Terralaboris asbl

Assujettissement au statut social des travailleurs indépendants et prestations à l’étranger

Commentaire de C. trav. Bruxelles, 11 octobre 2013, R.G. 2012/AB/169

Mis en ligne le mardi 24 juin 2014


Cour du travail de Bruxelles, 11 octobre 2013, R.G. n° 2012/AB/169

Terra Laboris asbl

Dans un arrêt du 11 octobre 2013, la Cour du travail de Bruxelles rappelle les conditions dans lesquelles un travailleur indépendant, mandataire de société, peut être dispensé de l’assujettissement au statut social des travailleurs indépendants, s’il fait état d’une activité exercée à l’étranger.

Les faits

Un gérant de société (désigné à titre gratuit) s’affilie à une caisse sociale en octobre 2002. Il déclare l’exercice d’une activité au Royaume Uni. Trois ans plus tard, il démissionne de son mandat et cède ses parts. La caisse a, entretemps, adressé un décompte de cotisations et l’INASTI a confirmé que l’intéressé devait être assujetti au statut social depuis la création de la société.

L’INASTI précisera ultérieurement qu’il n’a pas été mis en possession ni par l’intéressé ni par l’institution anglaise compétente du formulaire E.101 attestant qu’il était soumis à la législation anglaise pour la période concernée.

**Tâche 1:**
Pouvez-vous citer le texte fourni en commençant par « Un gérant de » et en poursuivant jusqu'à « la période concernée. » ?
Le relevé qui suit n'a aucun lien avec le texte fourni.

**Relevé:**
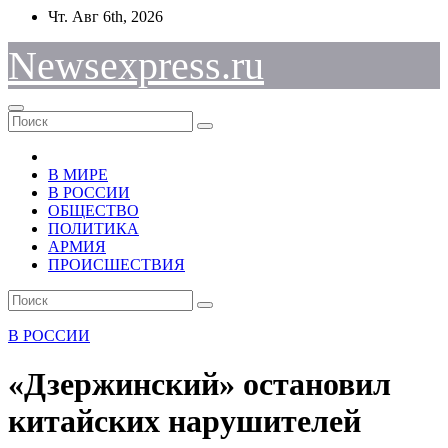
Перейти
Чт. Авг 6th, 2026
к
содержимому
Newsexpress.ru
В МИРЕ
В РОССИИ
ОБЩЕСТВО
ПОЛИТИКА
АРМИЯ
ПРОИСШЕСТВИЯ
В РОССИИ
«Дзержинский» остановил
китайских нарушителей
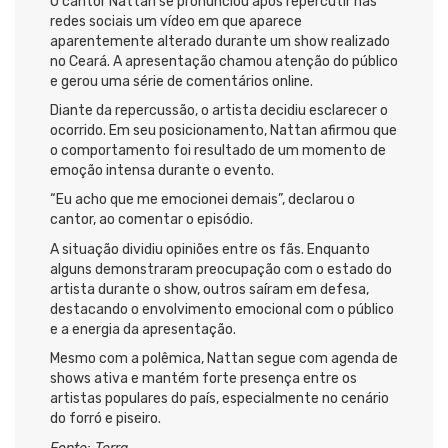
O cantor Nattan se pronunciou após repercutir nas
redes sociais um vídeo em que aparece
aparentemente alterado durante um show realizado
no Ceará. A apresentação chamou atenção do público
e gerou uma série de comentários online.
Diante da repercussão, o artista decidiu esclarecer o
ocorrido. Em seu posicionamento, Nattan afirmou que
o comportamento foi resultado de um momento de
emoção intensa durante o evento.
“Eu acho que me emocionei demais”, declarou o
cantor, ao comentar o episódio.
A situação dividiu opiniões entre os fãs. Enquanto
alguns demonstraram preocupação com o estado do
artista durante o show, outros saíram em defesa,
destacando o envolvimento emocional com o público
e a energia da apresentação.
Mesmo com a polêmica, Nattan segue com agenda de
shows ativa e mantém forte presença entre os
artistas populares do país, especialmente no cenário
do forró e piseiro.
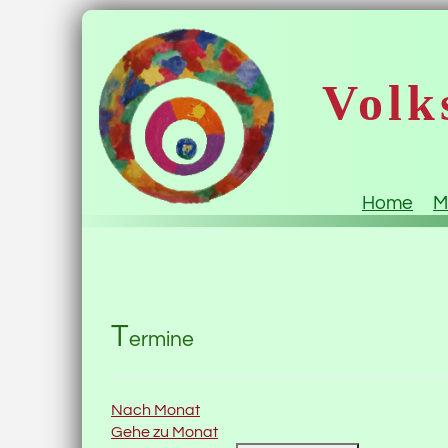
Volk
Home
M
T
ermine
Nach Monat
Gehe zu Monat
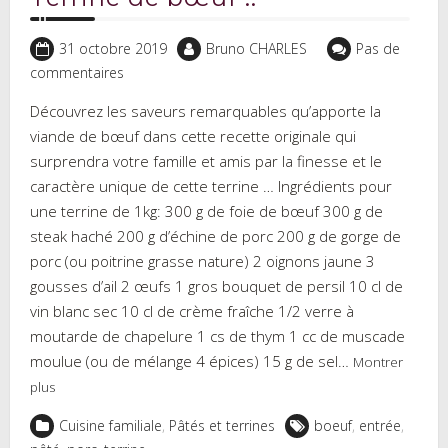
31 octobre 2019
Bruno CHARLES
Pas de
commentaires
Découvrez les saveurs remarquables qu’apporte la
viande de bœuf dans cette recette originale qui
surprendra votre famille et amis par la finesse et le
caractère unique de cette terrine … Ingrédients pour
une terrine de 1kg: 300 g de foie de bœuf 300 g de
steak haché 200 g d’échine de porc 200 g de gorge de
porc (ou poitrine grasse nature) 2 oignons jaune 3
gousses d’ail 2 œufs 1 gros bouquet de persil 10 cl de
vin blanc sec 10 cl de crème fraîche 1/2 verre à
moutarde de chapelure 1 cs de thym 1 cc de muscade
moulue (ou de mélange 4 épices) 15 g de sel…
Montrer
plus
Cuisine familiale
,
Pâtés et terrines
boeuf
,
entrée
,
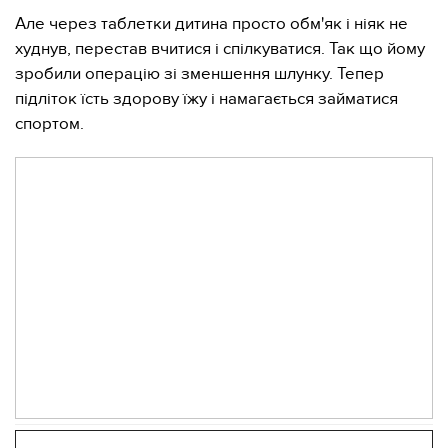
Але через таблетки дитина просто обм'як і ніяк не
худнув, перестав вчитися і спілкуватися. Так що йому
зробили операцію зі зменшення шлунку. Тепер
підліток їсть здорову їжу і намагається займатися
спортом.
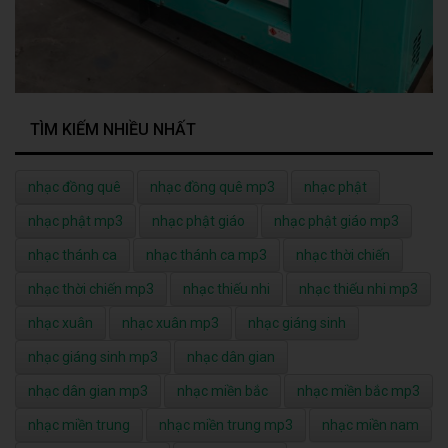
TÌM KIẾM NHIỀU NHẤT
nhạc đồng quê
nhạc đồng quê mp3
nhạc phật
nhạc phật mp3
nhạc phật giáo
nhạc phật giáo mp3
nhạc thánh ca
nhạc thánh ca mp3
nhạc thời chiến
nhạc thời chiến mp3
nhạc thiếu nhi
nhạc thiếu nhi mp3
nhạc xuân
nhạc xuân mp3
nhạc giáng sinh
nhạc giáng sinh mp3
nhạc dân gian
nhạc dân gian mp3
nhạc miền bắc
nhạc miền bắc mp3
nhạc miền trung
nhạc miền trung mp3
nhạc miền nam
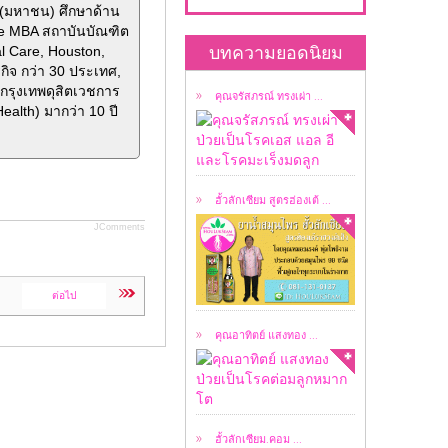
ด(มหาชน) ศึกษาด้าน
คุณจรัสภรณ์ ทรงเผ่า
ve MBA สถาบันบัณฑิต
ป่วยเป็นโรคเอส แอล อี
บทความยอดนิยม
al Care, Houston,
...
กิจ กว่า 30 ประเทศ,
กรุงเทพดุสิตเวชการ
คุณจรัสภรณ์ ทรงเผ่า ...
alth) มากว่า 10 ปี
เป็น ยาน้ำสมุนไพร
สูตรต้นตำรับฮ่องเต้ ...
ฮั้วลักเซียม สูตรฮ่องเต้ ...
JComments
อาทิตย์ แสงทอง ป่วย
เป็นโรคต่อมลูกหมาก
ต่อไป
โต ...
คุณอาทิตย์ แสงทอง ...
ลิขสิทธิ์ผมชื่อ ธนาวัชร์
ธนาชววัฒน์ ...
ฮั้วลักเซียม.คอม ...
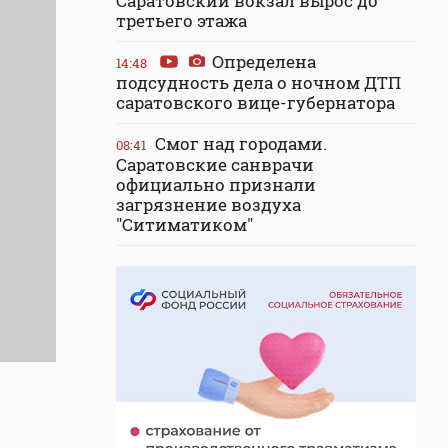
Саратовский вокзал вырос до
третьего этажа
Определена
14:48
подсудность дела о ночном ДТП
саратовского вице-губернатора
Смог над городами.
08:41
Саратовские санврачи
официально признали
загрязнение воздуха
"Ситиматиком"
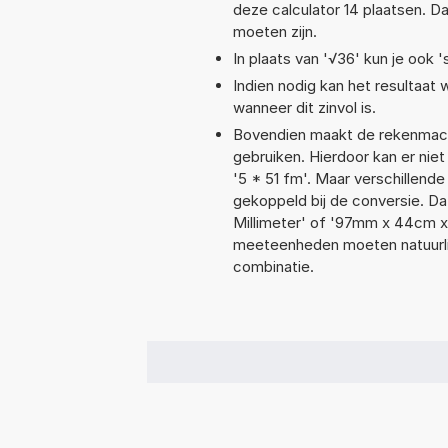
deze calculator 14 plaatsen. 
moeten zijn.
In plaats van '√36' kun je ook '
Indien nodig kan het resultaat
wanneer dit zinvol is.
Bovendien maakt de rekenmachi
gebruiken. Hierdoor kan er nie
'5 * 51 fm'. Maar verschillen
gekoppeld bij de conversie. Da
Millimeter' of '97mm x 44cm 
meeteenheden moeten natuurlijk
combinatie.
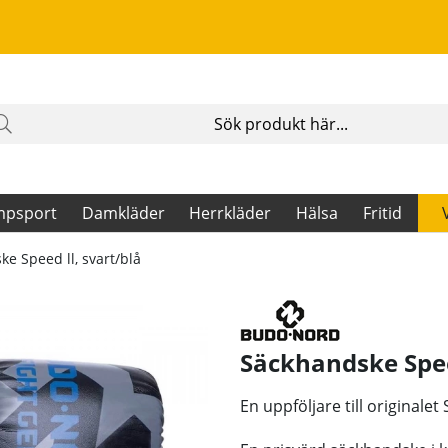
mpsport
Damkläder
Herrkläder
Hälsa
Fritid
e Speed ll, svart/blå
Säckhandske Spee
En uppföljare till original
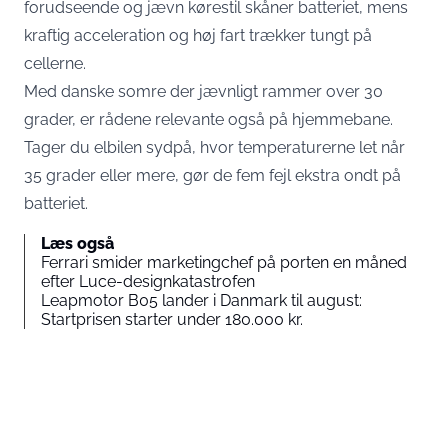
forudseende og jævn kørestil
skåner batteriet, mens
kraftig acceleration og høj fart trækker tungt på
cellerne.
Med danske somre der jævnligt rammer over 30
grader, er rådene relevante også på hjemmebane.
Tager du elbilen sydpå, hvor temperaturerne let når
35 grader eller mere, gør de fem fejl ekstra ondt på
batteriet.
Læs også
Ferrari smider marketingchef på porten en måned
efter Luce-designkatastrofen
Leapmotor B05 lander i Danmark til august:
Startprisen starter under 180.000 kr.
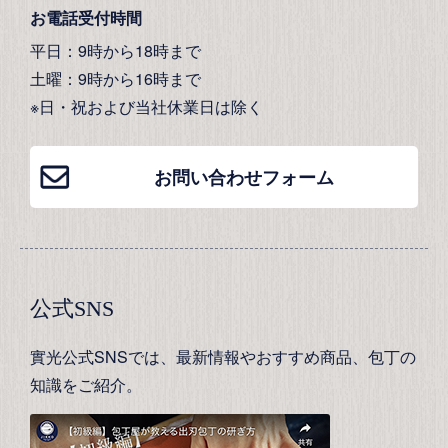
お電話受付時間
平日：9時から18時まで
土曜：9時から16時まで
※日・祝および当社休業日は除く
お問い合わせフォーム
公式SNS
實光公式SNSでは、最新情報やおすすめ商品、包丁の
知識をご紹介。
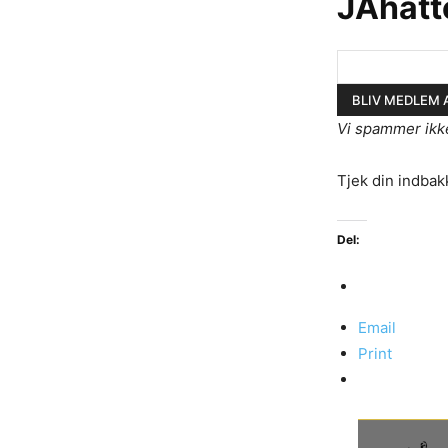
JAhatt
Vi spammer ikk
Tjek din indbak
Del:
Email
Print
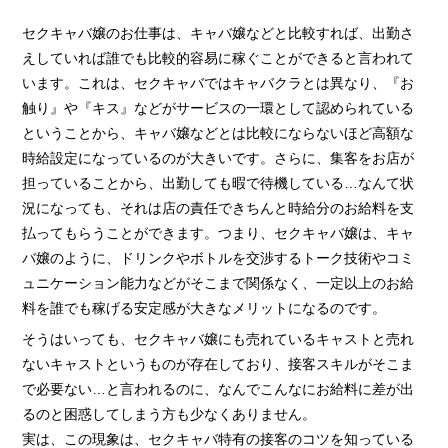
› 完全自由出勤制
セクキャバ嬢のお仕事は、キャバ嬢などと比較すれば、出勤さ
› 託児所代金全額負担
えしていれば誰でも比較的容易に稼ぐことができると言われて
います。これは、セクキャバではキャバクラとは異なり、『お
› お得な特典
触り』や『キス』などがサービスの一環として認められている
› 連絡先交換、同伴アフター 一切なし！
ということから、キャバ嬢などとは比較にならないほど高額な
› 出戻り大歓迎
時給設定になっているのが大きいです。さらに、集客をお店が
担っていることから、出勤しても暇で待機している…なんて状
› 出稼ぎ特典
況になっても、それは店の責任できちんと時給分のお給料を支
› 県外でも送り無料
払ってもらうことができます。つまり、セクキャバ嬢は、キャ
› お友達紹介キャンペーン
バ嬢のように、ドリンクやボトルを交渉するトーク技術やコミ
ュニケーション能力などがそこまで関係なく、一定以上のお給
› 衣装・ドレス・靴 無料貸出しOK!
料を誰でも稼げる安定感が大きなメリットになるのです。
› お酒が飲めなくてもOK
そうはいっても、セクキャバ嬢にも売れているキャストと売れ
› お給料明細公開中!
ないキャストというものが存在しており、接客スキルがそこま
› 家具家電付デザイナーズマンション完備
で必要ない…と言われるのに、なんでこんなにお給料に差が出
るのと困惑してしまう方も少なくありません。
› お給料日払い 即日払いOK!
実は、この現象は、セクキャバ特有の接客のコツを知っている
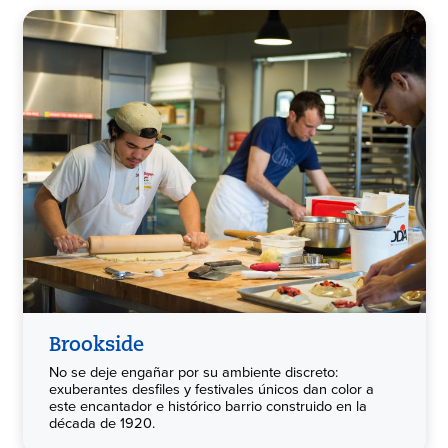
Brookside
No se deje engañar por su ambiente discreto:
exuberantes desfiles y festivales únicos dan color a
este encantador e histórico barrio construido en la
década de 1920.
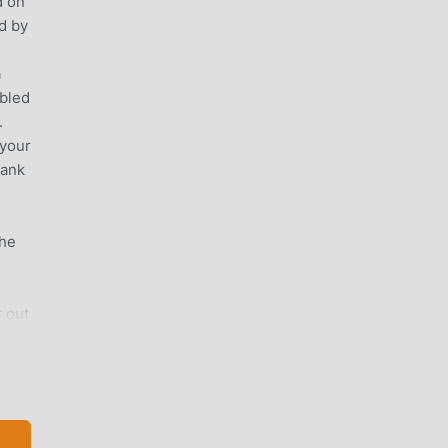
d on
d by
a
bled
.
 your
lank
The
k out
e
ail:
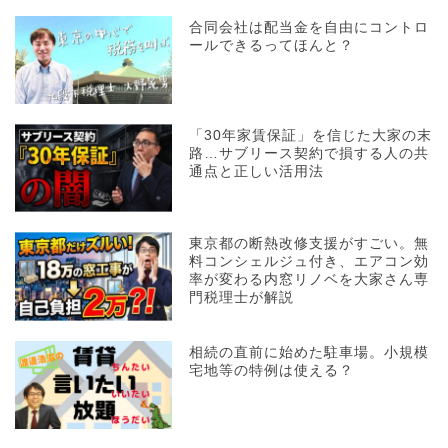
合同会社は配当金を自由にコントロ
ールできるってほんと？
「30年家賃保証」を信じた大家の末
路…サブリース契約で損する人の共
通点と正しい活用法
東京都の断熱改修支援がすごい。無
料コンシェルジュ付き、エアコン効
率が変わる内窓リノベを大家さん専
門税理士が解説
相続の直前に始めた駐車場。小規模
宅地等の特例は使える？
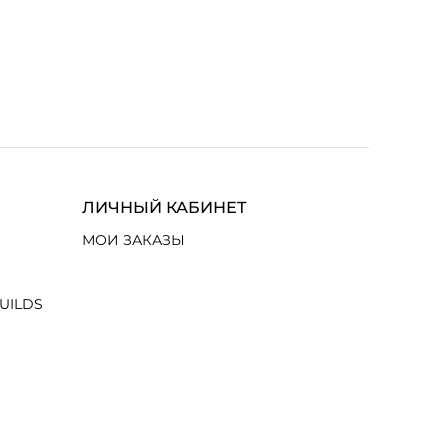
ЛИЧНЫЙ КАБИНЕТ
МОИ ЗАКАЗЫ
UILDS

**Tâche 2:**
Pouvez-vous recopier, dans le relevé, les lignes allant de celle qui contient « O cantor Nattan » jusqu'à celle qui contient « Gehe zu Monat », ces deux lignes comprises, en omettant les images ?

**Zone de réponse 1:**
Un gérant de société (désigné à titre gratuit) s’affilie à une caisse sociale en octobre 2002. Il déclare l’exercice d’une activité au Royaume Uni. Trois ans plus tard, il démissionne de son mandat et cède ses parts. La caisse a, entretemps, adressé un décompte de cotisations et l’INASTI a confirmé que l’intéressé devait être assujetti au statut social depuis la création de la société.

L’INASTI précisera ultérieurement qu’il n’a pas été mis en possession ni par l’intéressé ni par l’institution anglaise compétente du formulaire E.101 attestant qu’il était soumis à la législation anglaise pour la période concernée.

**Zone de réponse 2:**
O cantor Nattan se pronunciou após repercutir nas
redes sociais um vídeo em que aparece
aparentemente alterado durante um show realizado
no Ceará. A apresentação chamou atenção do público
e gerou uma série de comentários online.
Diante da repercussão, o artista decidiu esclarecer o
ocorrido. Em seu posicionamento, Nattan afirmou que
o comportamento foi resultado de um momento de
emoção intensa durante o evento.
“Eu acho que me emocionei demais”, declarou o
cantor, ao comentar o episódio.
A situação dividiu opiniões entre os fãs. Enquanto
alguns demonstraram preocupação com o estado do
artista durante o show, outros saíram em defesa,
destacando o envolvimento emocional com o público
e a energia da apresentação.
Mesmo com a polêmica, Nattan segue com agenda de
shows ativa e mantém forte presença entre os
artistas populares do país, especialmente no cenário
do forró e piseiro.
Volk
Home
M
T
ermine
Nach Monat
Gehe zu Monat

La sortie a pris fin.